- [What to work on]:
a: Print the passage of the theater review below exactly, starting at "And I see that" and ending at "to this story.".
b: In the theater review below, where do Beto and Alexia run their theater program for teenagers?
c: Finish out the next part of the theater review of The Girl in the Photograph below, continuing from where it stops.

The Girl in the Photograph (Quirvan Productions) 2018 Toronto Fringe Review

Photo of Andrea Cabeza & David Chinchilla in The Girl in the Photograh by Liliana Vera.

The Girl in the Photograph, written by Joel Pettigrew and directed by Victoria Urquhart playing as part of the 2018 Toronto Fringe Festival, is all too relatable. Too almost uncomfortably relatable, which I guess is why this play hits so many notes, both pleasant and not so much, and why it will stay and haunt me for a very long time. This is a tale of forbidden attraction — she’s 14 and he’s older, charismatic and dangerously slick. He knows exactly what to say at any given time to coerce, manipulate and charm his way into whoever he wants.

In The Girl in the Photograph, Beto (David Chinchilla) and his directing partner Alexia (Tamara Almeida) run a theatre program for teenagers in a small town in Mexico. As the two run through Shakespeare’s greatest works, they see numerous young and vibrant teens make their way across their stage when in walks Paula (Andrea Cabeza) who possesses just the right combination of beauty, intelligence, vulnerability and eagerness that Beto just can’t ignore.

It’s a disaster waiting to happen, it’s statutory rape after all, and Beto has a long standing history of seducing women — his pregnant girlfriend Martina (Erin Roche) not to mention he and Alexia have history of their own. But Paula is in love and that attraction is intoxicating and strong, and she won’t be drawn away.

And yes, this play is haunting. It is haunting because of how relatable; I’ve been there. I may not have been underage but that feeling of having a single human being — their face, their presence, and their words — fill the entirety of your mind so that nothing else, like reason, is seen straight. When their charisma and their way with words become potent enough to convince someone young and impressionable to do just about anything. I’ve been there, and yes it is dangerous.

And I see that in Chinchilla’s performance of Beto. He embodies that exact blend of suave sensuality and intensity paired with a piercing gaze that is trouble waiting to happen. Chinchilla’s work here is incredible, his chemistry with both Alexia and Paula is potent and gives so much life to this story.

Cabeza not only portrays Paula, but she is also the creator of The Girl in the Photograph as based on her personal story. It’s no wonder she does such a fine job in portraying Paula. Her youthfulness, not only in her demeanour but in her voice, is practically virginal and lends so much credence to how young her character actually is as  she is being manipulated by a man over 10 years her senior.

The scene in the bedroom as Beto uses the morning after scene in Romeo and Juliet to work Paula into a frenzy demanding that she do everything she can to make him stay is so incredibly powerful yet also highly disturbing. This is how he’s manipulated her, and you remember how young she is.

- [Information shown]:
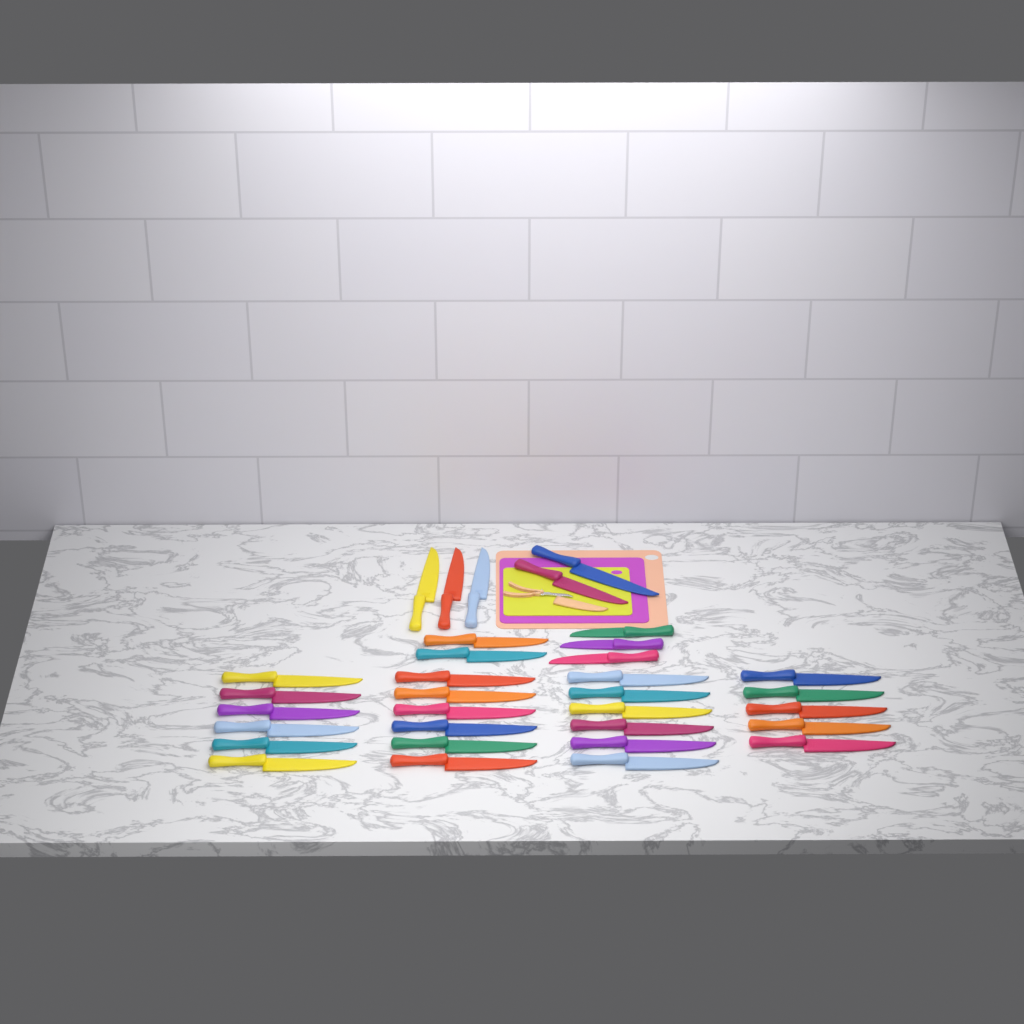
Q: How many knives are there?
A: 33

- [Task-by-task outputs]:
a:
And I see that in Chinchilla’s performance of Beto. He embodies that exact blend of suave sensuality and intensity paired with a piercing gaze that is trouble waiting to happen. Chinchilla’s work here is incredible, his chemistry with both Alexia and Paula is potent and gives so much life to this story.

b: In a small town in Mexico.

c:
Almeida also does fine work as Alexia. I adored seeing her anger at Beto brewing just below the surface. Her interactions with him are fuelled by their sordid history together. Yet, at the same time her relation with Paula is sister-like, stern yet caring and loving. Again, there’s great chemistry here.

The staging of this is great, I love their use of the raised platform to serve both as stage and bed, that paired with the lighting cues made for a very dynamic visual story. Hats off to the director and production designer Ruth Albertyn.

The only thing that threw me off during this play was the strong background hiss from the speakers during scene transitions, it’s incredibly distracting.

The Girl in the Photograph is amazing, some of the best performances I’ve seen during the Fringe paired with a superbly compelling story. This play is bilingual and is told in both English and Spanish. The Spanish is not translated but not understanding it won’t take away from getting the full impact of this play. It also reminds me how sensual the language is.


  • The Girl in the Photograph plays at the Factory Theatre Studio. (125 Bathurst St.)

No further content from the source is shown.